**SPDE**

Lindgren et al. (2011) defined an explicit link between Gaussian fields and Gaussian markov random fields. This  approach is implemented in the SPDE module of $gstlearn$. The random field is a weak solution of some stochastic partial differential equation solved using the finite element method. It follows that the standard tools of Geostatistics, kriging and stochastic simulation, can be rewritten using sparse linear algebra.

The SPDE model represents the domain by a mesh and random field by its values for each mesh cell 
$\mathbf{Z} \sim \mathcal{N}(\mathbf{0,Q^{-1}})$ where the precision matrix $\mathbf{Q = \Sigma^{-1}}$ is sparse. 

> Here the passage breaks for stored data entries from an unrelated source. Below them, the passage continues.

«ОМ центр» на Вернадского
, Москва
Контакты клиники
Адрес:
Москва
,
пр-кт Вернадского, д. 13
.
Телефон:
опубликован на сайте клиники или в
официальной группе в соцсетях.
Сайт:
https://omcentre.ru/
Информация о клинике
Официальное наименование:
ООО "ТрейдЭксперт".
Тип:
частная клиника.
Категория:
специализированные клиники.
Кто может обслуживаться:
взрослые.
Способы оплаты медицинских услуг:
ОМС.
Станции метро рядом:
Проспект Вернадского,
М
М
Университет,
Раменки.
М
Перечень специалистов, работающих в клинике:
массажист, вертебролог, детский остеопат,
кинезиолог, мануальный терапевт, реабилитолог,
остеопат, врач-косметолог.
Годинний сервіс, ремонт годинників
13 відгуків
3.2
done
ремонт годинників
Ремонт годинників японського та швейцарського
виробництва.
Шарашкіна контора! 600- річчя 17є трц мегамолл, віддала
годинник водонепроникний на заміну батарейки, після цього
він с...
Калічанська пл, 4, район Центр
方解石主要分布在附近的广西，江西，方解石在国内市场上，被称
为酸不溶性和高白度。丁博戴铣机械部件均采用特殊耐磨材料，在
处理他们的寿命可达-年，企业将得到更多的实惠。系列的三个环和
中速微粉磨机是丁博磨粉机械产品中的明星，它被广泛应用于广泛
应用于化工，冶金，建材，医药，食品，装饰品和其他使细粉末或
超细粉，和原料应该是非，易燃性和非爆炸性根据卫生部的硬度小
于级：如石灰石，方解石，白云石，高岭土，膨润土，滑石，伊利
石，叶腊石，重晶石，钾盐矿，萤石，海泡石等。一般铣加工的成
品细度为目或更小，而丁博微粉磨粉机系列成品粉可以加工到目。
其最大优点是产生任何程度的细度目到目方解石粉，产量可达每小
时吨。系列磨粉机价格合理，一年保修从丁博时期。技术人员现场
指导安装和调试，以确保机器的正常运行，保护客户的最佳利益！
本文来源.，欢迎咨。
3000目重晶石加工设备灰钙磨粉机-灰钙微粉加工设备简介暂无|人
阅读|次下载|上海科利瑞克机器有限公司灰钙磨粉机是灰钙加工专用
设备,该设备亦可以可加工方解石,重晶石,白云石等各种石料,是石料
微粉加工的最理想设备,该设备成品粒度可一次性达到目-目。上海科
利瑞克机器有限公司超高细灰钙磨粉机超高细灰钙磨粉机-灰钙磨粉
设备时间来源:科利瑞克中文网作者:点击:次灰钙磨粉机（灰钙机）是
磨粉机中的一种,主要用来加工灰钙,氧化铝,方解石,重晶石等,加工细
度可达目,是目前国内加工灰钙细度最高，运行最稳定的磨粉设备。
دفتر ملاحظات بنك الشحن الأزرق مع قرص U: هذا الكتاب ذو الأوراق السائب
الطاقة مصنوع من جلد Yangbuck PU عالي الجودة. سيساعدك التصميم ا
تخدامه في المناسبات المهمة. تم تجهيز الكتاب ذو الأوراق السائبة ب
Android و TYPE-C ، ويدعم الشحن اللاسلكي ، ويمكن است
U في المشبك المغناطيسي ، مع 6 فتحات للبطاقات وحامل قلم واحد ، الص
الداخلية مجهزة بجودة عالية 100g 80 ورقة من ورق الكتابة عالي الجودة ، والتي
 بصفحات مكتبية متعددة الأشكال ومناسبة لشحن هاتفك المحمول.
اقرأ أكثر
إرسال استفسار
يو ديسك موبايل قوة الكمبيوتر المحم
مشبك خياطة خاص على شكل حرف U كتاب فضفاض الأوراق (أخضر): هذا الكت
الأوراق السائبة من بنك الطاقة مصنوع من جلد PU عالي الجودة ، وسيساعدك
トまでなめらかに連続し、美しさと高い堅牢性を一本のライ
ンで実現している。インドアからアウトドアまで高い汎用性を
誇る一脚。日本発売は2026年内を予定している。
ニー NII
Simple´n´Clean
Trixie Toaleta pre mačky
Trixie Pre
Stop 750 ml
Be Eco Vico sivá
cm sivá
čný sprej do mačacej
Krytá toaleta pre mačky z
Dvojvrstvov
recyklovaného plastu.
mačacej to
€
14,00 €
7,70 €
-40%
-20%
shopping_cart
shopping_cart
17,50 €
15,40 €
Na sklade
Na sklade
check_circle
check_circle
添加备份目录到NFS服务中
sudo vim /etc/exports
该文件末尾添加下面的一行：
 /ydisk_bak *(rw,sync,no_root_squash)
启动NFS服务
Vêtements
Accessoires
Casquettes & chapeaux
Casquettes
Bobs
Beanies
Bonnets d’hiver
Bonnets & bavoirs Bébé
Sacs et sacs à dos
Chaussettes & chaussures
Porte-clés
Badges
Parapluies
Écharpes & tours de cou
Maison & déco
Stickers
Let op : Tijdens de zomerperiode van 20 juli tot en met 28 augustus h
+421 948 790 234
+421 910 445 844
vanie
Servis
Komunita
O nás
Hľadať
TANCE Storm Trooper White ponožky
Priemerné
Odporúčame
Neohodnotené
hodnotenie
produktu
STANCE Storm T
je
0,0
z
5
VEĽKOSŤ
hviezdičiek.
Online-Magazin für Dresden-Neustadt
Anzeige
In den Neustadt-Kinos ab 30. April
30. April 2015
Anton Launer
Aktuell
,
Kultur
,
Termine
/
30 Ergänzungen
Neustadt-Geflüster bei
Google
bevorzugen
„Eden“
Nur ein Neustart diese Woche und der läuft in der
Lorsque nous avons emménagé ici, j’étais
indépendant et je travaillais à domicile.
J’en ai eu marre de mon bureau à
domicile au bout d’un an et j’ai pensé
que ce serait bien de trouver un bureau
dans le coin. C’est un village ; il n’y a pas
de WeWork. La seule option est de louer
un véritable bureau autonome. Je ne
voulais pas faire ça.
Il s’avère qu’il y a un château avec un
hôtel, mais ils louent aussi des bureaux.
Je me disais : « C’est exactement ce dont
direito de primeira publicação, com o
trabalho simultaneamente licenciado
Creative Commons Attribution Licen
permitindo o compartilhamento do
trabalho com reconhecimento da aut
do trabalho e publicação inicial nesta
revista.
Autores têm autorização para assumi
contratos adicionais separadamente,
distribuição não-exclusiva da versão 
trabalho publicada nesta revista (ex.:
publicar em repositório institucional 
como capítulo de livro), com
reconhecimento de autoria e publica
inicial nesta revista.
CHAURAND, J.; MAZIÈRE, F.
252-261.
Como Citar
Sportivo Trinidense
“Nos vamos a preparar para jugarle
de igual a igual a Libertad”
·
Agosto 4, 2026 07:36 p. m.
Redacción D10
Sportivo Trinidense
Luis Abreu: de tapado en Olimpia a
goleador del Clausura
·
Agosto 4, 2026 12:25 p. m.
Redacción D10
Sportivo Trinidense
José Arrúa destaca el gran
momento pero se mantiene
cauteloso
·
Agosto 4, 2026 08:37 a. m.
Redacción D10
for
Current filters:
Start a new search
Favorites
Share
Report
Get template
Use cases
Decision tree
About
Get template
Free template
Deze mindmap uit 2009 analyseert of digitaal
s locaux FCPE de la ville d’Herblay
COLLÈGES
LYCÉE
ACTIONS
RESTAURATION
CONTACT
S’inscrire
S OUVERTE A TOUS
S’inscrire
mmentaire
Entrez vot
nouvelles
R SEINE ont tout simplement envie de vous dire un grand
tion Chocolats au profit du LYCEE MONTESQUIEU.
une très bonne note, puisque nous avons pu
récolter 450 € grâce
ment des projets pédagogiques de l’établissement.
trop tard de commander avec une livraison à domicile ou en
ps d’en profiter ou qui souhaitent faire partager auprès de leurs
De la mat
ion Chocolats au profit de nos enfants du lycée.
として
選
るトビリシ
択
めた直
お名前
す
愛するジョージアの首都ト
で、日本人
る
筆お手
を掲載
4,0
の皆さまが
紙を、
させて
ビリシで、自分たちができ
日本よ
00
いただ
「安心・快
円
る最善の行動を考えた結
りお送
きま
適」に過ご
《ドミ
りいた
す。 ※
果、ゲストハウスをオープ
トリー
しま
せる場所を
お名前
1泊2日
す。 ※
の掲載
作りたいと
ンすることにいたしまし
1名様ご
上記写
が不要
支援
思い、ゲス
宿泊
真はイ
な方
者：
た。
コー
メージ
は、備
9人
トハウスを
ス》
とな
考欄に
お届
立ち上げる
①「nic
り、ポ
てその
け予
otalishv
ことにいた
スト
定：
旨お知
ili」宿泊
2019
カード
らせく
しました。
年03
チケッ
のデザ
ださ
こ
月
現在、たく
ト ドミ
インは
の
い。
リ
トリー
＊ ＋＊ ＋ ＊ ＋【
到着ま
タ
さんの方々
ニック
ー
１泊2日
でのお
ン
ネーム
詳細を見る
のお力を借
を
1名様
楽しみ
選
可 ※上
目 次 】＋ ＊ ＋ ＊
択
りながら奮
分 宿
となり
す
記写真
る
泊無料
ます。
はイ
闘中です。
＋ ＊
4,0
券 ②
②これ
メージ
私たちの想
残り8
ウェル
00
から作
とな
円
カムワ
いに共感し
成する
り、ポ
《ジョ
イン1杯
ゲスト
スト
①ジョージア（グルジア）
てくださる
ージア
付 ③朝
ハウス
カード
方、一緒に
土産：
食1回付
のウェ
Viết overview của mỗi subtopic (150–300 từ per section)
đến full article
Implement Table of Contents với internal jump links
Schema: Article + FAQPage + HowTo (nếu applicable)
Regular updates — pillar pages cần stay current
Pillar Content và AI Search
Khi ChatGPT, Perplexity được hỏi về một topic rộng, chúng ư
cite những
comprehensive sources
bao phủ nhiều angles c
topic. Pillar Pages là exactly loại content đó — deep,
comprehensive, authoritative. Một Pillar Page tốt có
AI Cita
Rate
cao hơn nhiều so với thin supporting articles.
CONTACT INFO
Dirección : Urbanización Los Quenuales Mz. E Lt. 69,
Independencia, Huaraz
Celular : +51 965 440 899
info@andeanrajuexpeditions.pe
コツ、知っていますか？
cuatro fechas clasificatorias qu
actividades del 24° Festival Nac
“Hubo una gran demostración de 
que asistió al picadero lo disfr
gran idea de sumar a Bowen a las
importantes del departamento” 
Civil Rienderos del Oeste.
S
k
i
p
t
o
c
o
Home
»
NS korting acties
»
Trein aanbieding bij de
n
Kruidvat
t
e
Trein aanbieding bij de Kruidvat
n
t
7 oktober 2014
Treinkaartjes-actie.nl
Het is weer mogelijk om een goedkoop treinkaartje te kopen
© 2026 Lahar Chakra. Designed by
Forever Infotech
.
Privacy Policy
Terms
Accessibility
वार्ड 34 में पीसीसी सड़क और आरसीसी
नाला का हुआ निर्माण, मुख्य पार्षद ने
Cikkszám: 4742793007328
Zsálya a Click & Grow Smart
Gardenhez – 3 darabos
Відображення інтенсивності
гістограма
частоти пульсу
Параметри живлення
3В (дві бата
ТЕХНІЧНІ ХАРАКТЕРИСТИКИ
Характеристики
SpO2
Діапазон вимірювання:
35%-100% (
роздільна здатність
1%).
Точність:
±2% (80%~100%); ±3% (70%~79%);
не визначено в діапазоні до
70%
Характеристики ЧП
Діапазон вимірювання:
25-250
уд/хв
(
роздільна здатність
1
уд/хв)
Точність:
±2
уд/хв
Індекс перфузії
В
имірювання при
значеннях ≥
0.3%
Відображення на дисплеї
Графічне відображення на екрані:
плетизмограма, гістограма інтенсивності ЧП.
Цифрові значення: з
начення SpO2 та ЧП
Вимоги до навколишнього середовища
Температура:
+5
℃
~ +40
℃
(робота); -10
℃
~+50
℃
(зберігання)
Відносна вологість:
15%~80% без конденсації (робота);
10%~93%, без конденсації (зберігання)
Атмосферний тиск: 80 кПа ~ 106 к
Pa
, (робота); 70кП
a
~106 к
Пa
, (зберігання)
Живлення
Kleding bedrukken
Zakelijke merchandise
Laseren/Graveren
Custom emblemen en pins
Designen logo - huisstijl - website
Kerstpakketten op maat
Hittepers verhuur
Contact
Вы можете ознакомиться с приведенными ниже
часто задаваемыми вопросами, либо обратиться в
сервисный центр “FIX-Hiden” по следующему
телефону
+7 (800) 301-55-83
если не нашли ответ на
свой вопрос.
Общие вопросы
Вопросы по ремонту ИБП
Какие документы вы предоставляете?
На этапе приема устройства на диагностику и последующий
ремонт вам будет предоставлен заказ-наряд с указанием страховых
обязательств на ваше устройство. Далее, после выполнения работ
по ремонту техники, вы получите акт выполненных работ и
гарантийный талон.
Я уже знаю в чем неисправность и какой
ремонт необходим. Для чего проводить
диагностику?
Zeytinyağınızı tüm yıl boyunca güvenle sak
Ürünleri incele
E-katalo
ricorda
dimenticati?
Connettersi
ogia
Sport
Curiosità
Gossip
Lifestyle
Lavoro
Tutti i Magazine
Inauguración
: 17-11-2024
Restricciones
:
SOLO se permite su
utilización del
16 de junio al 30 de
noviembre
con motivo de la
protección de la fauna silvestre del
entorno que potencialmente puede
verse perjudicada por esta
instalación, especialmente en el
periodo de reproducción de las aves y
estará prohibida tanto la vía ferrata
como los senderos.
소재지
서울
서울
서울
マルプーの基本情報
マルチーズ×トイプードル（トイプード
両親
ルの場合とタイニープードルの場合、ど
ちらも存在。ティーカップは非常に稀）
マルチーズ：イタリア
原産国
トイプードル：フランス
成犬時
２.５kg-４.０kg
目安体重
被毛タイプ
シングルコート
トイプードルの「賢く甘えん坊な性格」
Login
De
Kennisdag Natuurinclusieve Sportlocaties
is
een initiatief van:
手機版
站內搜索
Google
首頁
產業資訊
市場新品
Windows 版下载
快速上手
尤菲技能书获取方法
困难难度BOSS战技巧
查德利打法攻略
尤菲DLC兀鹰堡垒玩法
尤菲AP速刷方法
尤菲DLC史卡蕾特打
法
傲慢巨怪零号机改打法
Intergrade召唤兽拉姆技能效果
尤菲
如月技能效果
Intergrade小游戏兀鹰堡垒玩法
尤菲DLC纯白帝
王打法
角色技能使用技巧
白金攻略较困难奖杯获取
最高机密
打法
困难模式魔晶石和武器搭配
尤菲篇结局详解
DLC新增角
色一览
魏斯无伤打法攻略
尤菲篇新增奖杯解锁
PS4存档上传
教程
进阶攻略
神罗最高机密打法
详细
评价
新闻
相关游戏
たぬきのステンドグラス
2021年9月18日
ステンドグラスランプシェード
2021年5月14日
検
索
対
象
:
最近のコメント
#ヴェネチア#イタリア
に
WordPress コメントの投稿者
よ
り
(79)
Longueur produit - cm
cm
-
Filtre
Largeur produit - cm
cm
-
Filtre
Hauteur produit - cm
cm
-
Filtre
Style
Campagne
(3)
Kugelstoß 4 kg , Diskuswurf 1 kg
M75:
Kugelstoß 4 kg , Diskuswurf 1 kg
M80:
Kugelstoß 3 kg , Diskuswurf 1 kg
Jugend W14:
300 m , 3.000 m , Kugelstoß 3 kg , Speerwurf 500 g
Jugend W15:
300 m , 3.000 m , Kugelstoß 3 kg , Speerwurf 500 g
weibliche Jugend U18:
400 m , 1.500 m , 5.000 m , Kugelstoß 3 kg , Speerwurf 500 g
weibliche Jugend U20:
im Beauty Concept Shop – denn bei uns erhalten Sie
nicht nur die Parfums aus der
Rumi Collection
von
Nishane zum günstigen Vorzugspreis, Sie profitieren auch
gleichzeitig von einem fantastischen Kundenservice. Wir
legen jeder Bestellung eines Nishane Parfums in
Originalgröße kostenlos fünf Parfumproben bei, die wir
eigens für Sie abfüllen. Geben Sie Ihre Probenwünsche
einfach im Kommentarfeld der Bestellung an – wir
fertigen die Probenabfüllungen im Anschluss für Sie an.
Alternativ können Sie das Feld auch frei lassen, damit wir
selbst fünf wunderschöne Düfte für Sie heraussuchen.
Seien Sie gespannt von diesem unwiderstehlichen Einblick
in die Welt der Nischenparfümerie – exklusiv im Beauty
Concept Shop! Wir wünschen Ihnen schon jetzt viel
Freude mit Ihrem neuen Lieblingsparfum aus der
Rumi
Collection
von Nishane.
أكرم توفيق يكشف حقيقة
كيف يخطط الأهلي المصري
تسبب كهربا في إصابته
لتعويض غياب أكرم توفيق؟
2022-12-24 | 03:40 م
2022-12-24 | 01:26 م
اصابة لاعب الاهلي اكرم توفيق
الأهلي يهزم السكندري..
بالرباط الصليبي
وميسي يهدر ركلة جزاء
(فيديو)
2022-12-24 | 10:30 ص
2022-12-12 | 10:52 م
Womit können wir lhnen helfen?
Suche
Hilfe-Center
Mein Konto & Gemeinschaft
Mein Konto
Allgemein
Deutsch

The latent vector $\mathbf{Z}$ can be linearly interpolated to:

* the target locations $\mathbf{Y_T = A_g \, Z}$, or 

* the observation locations $\mathbf{Y = A_d \, Z + \tau W}$. 

In the latter case, $\tau$ is the standard deviation of the noise modelling the error of observation and the modelling error. The number of observations is $p$.

In this case, the precision matrix of the vector $\mathbf{(Z, Y_D)}$ is:
$$
  \mathbf{
    \tilde{Q} = \tilde{\Sigma}^{-1}=
      \begin{bmatrix}\mathbf{Q+\tau^{-2}A_d^T A_d} & \mathbf{-\tau^{-2}A_d^T} \\ \mathbf{-\tau^{-2}A_d} & \mathbf{\tau^{-2}I_p} \end{bmatrix}
  } 
$$
From this expression the kriging and the conditional simulation can be derived:
    
* the Kriging of $\mathbf{Z}$ is $E\{\mathbf{Z|Y = y}\} = \tau^{-2}\mathbf{(Q + \tau^{-2}A_d^TA_d)^{-1}A_d^T y}$

* the conditional variance is $Cov\{\mathbf{Z|Y = y}\} = \mathbf{(Q + \tau^{-2}A_d^TA_d)^{-1}}$

* the non conditional simulation is $\mathbf{(S, S_D)\sim \mathcal{N}(0, \tilde{Q}^{-1})}$
        
* the conditional simulation of the latent vector is $\mathbf{S_{|Y=y} = S + \tau^{-2} (Q+ \tau^{-2}A_d^TA_d)^{-1} A_d^T(y - S_D)}$
        
The estimated or simulated latent vector can be linearly interpolated to any target grid.